The Zoo World staff spent most of the afternoon Monday preparing all of their animals for the colder temperatures they'll have to endure this week.
Zoo World has hundreds of animals and you can't use just one method to keep all of them warm.
"We are very, very conscientious about making sure these animals are warm. Just like we want to go home and be warm, we want them to be warm,” said Assistant Director of the Zoo, Tom Walling.
Walling says he worries the most about the smaller primates, like the spider monkeys. Their body fat is very low and their metabolism very high. That's why they lure the little guys into heated buildings at night.
On the other side of the zoo, the barn animals don’t get heat lamps or blankets. They get extra bedding.
"So they can cuddle into the straw and they're not laying on the cold concrete. It's a lot of work. A lot of work," said Walling.
Despite the fact they're considered tropical birds, the zoo's 53 big parrots are pretty hearty when it comes to cold weather. All they need are some tarps to cuddle up behind.
"As long as they can settle down and cover their toes up and their feet with feathers, they can stay in actually below zero temperatures," said Walling.

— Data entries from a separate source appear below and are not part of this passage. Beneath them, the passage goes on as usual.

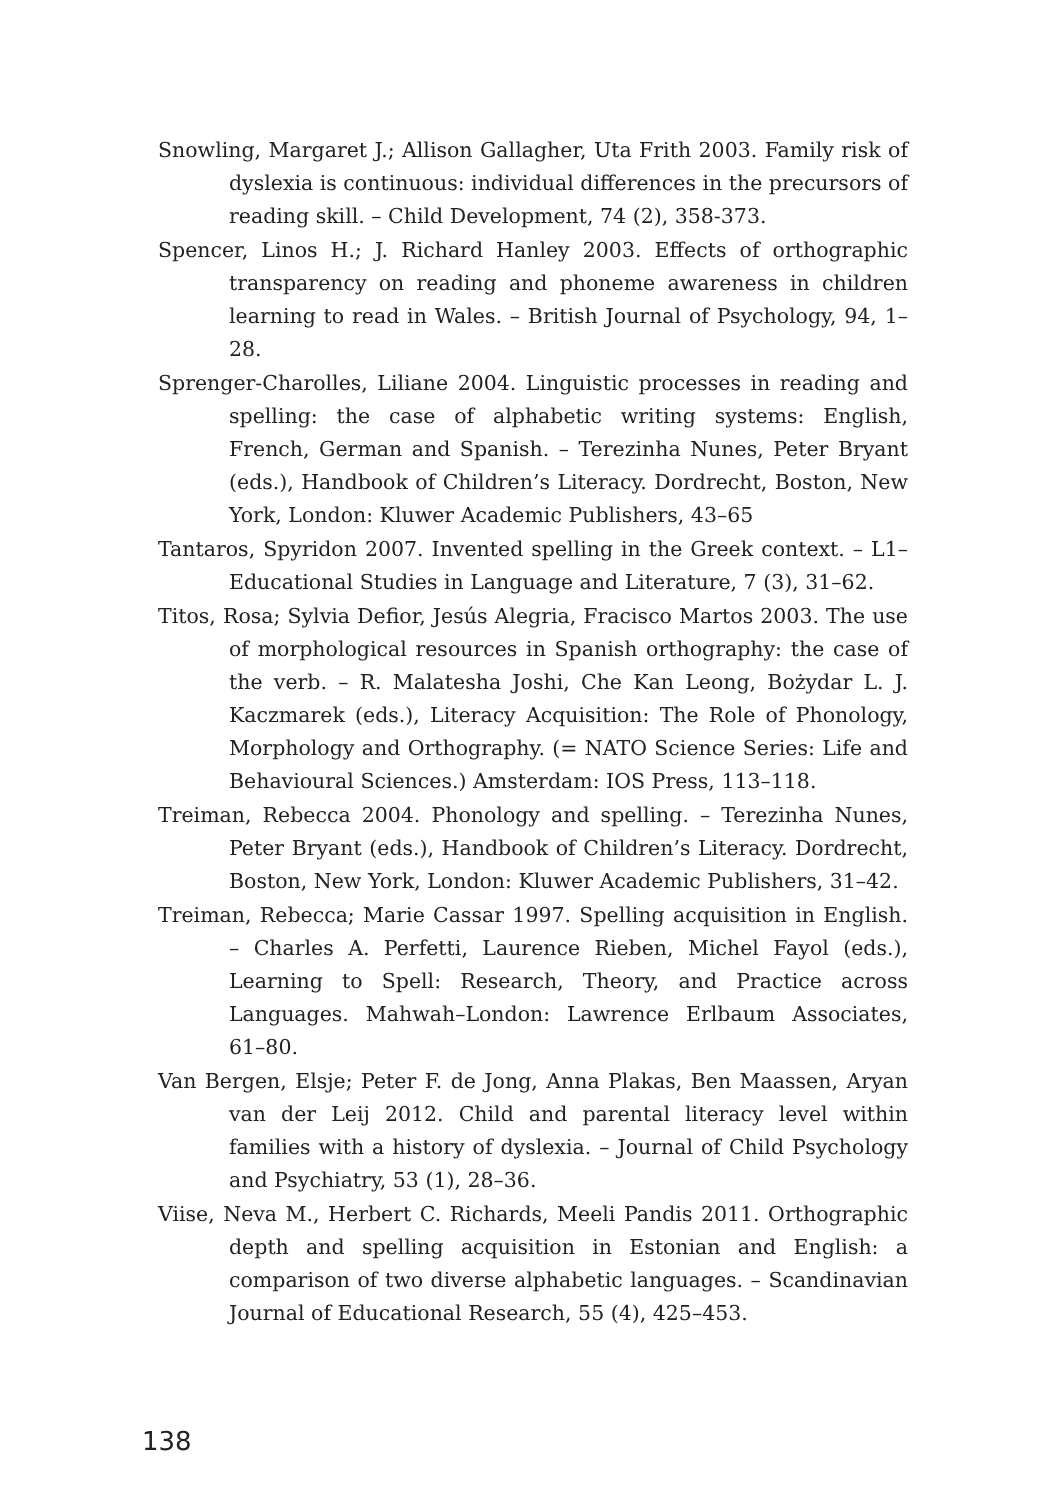Snowling, Margaret J.; Allison Gallagher, Uta Frith 2003. Family risk of dyslexia is continuous: individual differences in the precursors of reading skill. – Child Development, 74 (2), 358-373.
Spencer, Linos H.; J. Richard Hanley 2003. Effects of orthographic transparency on reading and phoneme awareness in children learning to read in Wales. – British Journal of Psychology, 94, 1–28.
Sprenger-Charolles, Liliane 2004. Linguistic processes in reading and spelling: the case of alphabetic writing systems: English, French, German and Spanish. – Terezinha Nunes, Peter Bryant (eds.), Handbook of Children’s Literacy. Dordrecht, Boston, New York, London: Kluwer Academic Publishers, 43–65
Tantaros, Spyridon 2007. Invented spelling in the Greek context. – L1–Educational Studies in Language and Literature, 7 (3), 31–62.
Titos, Rosa; Sylvia Defior, Jesús Alegria, Fracisco Martos 2003. The use of morphological resources in Spanish orthography: the case of the verb. – R. Malatesha Joshi, Che Kan Leong, Bożydar L. J. Kaczmarek (eds.), Literacy Acquisition: The Role of Phonology, Morphology and Orthography. (= NATO Science Series: Life and Behavioural Sciences.) Amsterdam: IOS Press, 113–118.
Treiman, Rebecca 2004. Phonology and spelling. – Terezinha Nunes, Peter Bryant (eds.), Handbook of Children’s Literacy. Dordrecht, Boston, New York, London: Kluwer Academic Publishers, 31–42.
Treiman, Rebecca; Marie Cassar 1997. Spelling acquisition in English. – Charles A. Perfetti, Laurence Rieben, Michel Fayol (eds.), Learning to Spell: Research, Theory, and Practice across Languages. Mahwah–London: Lawrence Erlbaum Associates, 61–80.
Van Bergen, Elsje; Peter F. de Jong, Anna Plakas, Ben Maassen, Aryan van der Leij 2012. Child and parental literacy level within families with a history of dyslexia. – Journal of Child Psychology and Psychiatry, 53 (1), 28–36.
Viise, Neva M., Herbert C. Richards, Meeli Pandis 2011. Orthographic depth and spelling acquisition in Estonian and English: a comparison of two diverse alphabetic languages. – Scandinavian Journal of Educational Research, 55 (4), 425–453.
138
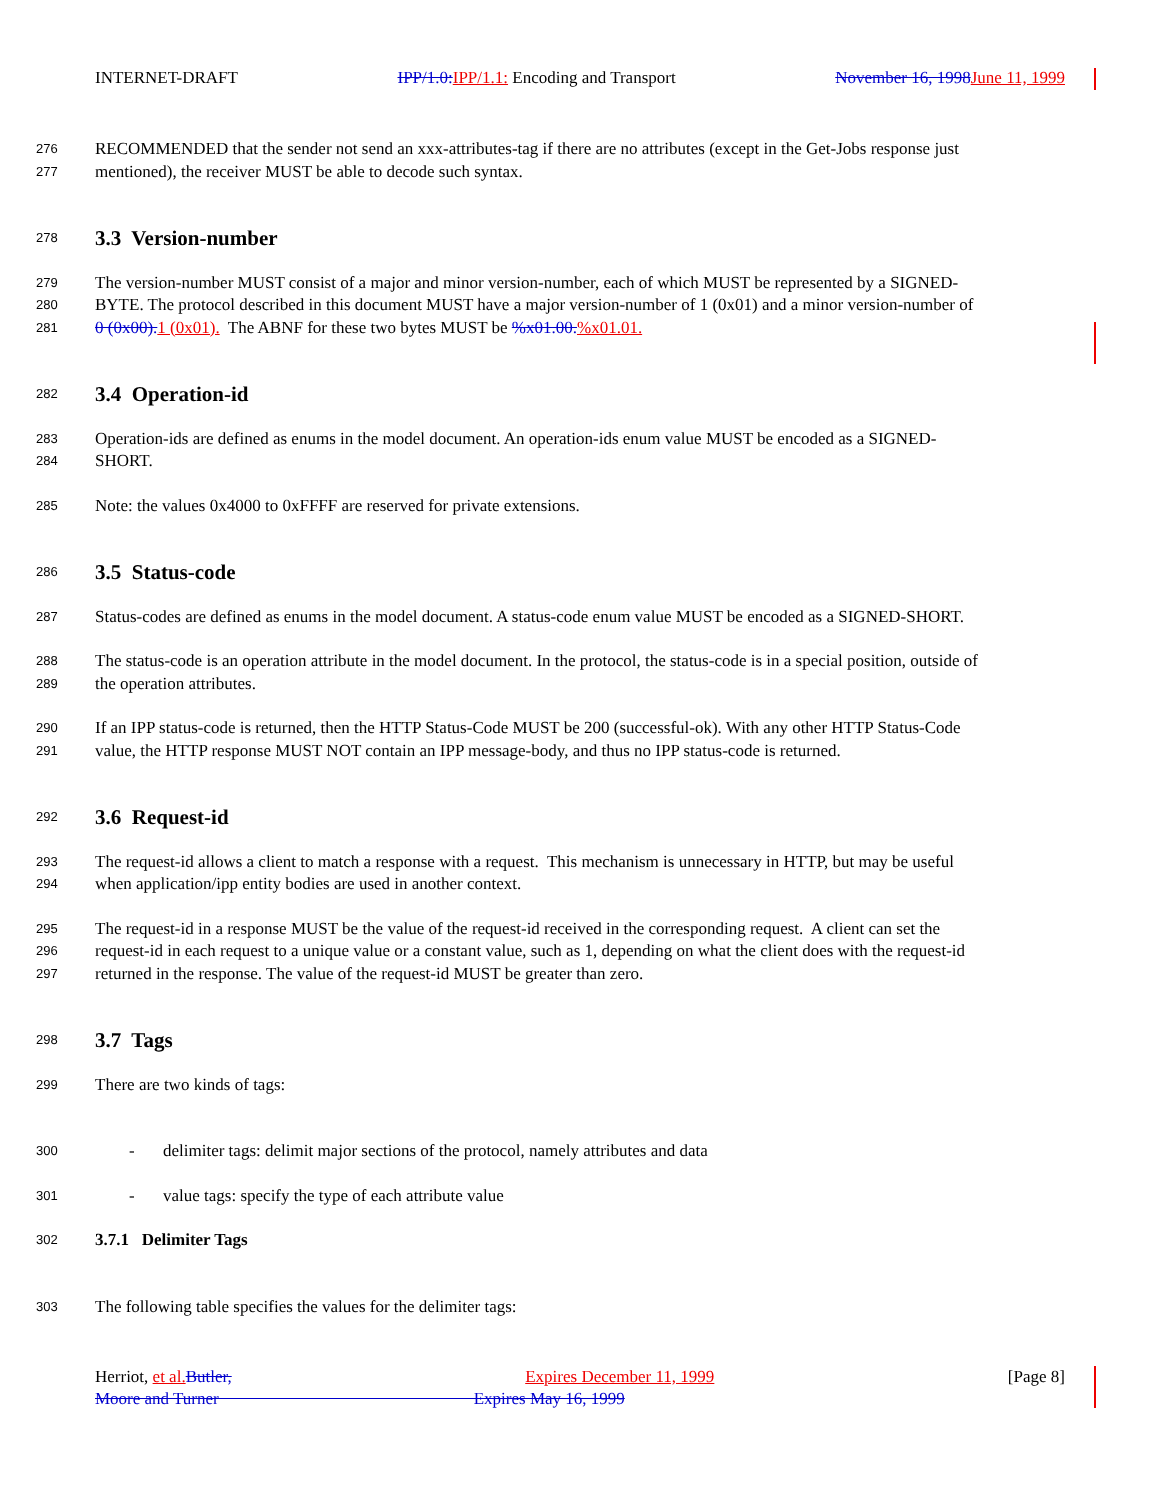INTERNET-DRAFT IPP/1.0: IPP/1.1: Encoding and Transport November 16, 1998 June 11, 1999
276 RECOMMENDED that the sender not send an xxx-attributes-tag if there are no attributes (except in the Get-Jobs response just
277 mentioned), the receiver MUST be able to decode such syntax.
278
3.3 Version-number
279 The version-number MUST consist of a major and minor version-number, each of which MUST be represented by a SIGNED-
280 BYTE. The protocol described in this document MUST have a major version-number of 1 (0x01) and a minor version-number of
281 0 (0x00). 1 (0x01). The ABNF for these two bytes MUST be %x01.00.%x01.01.
282
3.4 Operation-id
283 Operation-ids are defined as enums in the model document. An operation-ids enum value MUST be encoded as a SIGNED-
284 SHORT.
285 Note: the values 0x4000 to 0xFFFF are reserved for private extensions.
286
3.5 Status-code
287 Status-codes are defined as enums in the model document. A status-code enum value MUST be encoded as a SIGNED-SHORT.
288 The status-code is an operation attribute in the model document. In the protocol, the status-code is in a special position, outside of
289 the operation attributes.
290 If an IPP status-code is returned, then the HTTP Status-Code MUST be 200 (successful-ok). With any other HTTP Status-Code
291 value, the HTTP response MUST NOT contain an IPP message-body, and thus no IPP status-code is returned.
292
3.6 Request-id
293 The request-id allows a client to match a response with a request. This mechanism is unnecessary in HTTP, but may be useful
294 when application/ipp entity bodies are used in another context.
295 The request-id in a response MUST be the value of the request-id received in the corresponding request. A client can set the
296 request-id in each request to a unique value or a constant value, such as 1, depending on what the client does with the request-id
297 returned in the response. The value of the request-id MUST be greater than zero.
298
3.7 Tags
299 There are two kinds of tags:
300 - delimiter tags: delimit major sections of the protocol, namely attributes and data
301 - value tags: specify the type of each attribute value
302 3.7.1 Delimiter Tags
303 The following table specifies the values for the delimiter tags:
Herriot, et al. Butler, Expires December 11, 1999 [Page 8]
Moore and Turner Expires May 16, 1999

And what about Sydney, the famous Panama City Beach giraffe? Is the staff worried about all that neck exposed to the chilly air?
"We don't worry a whole lot about the giraffe in this kind of weather. He's got a lot of fat tissue on him that he's supposed to have to keep him warm. But when it gets real cold, we actually have a big blast heater in the barn that warms him up. And he can go in there and get toasty," said Walling.
The bigger animals have heat lamps and blankets in their exhibits. By the way, if you have any unwanted blankets at home, feel free to donate them to the zoo.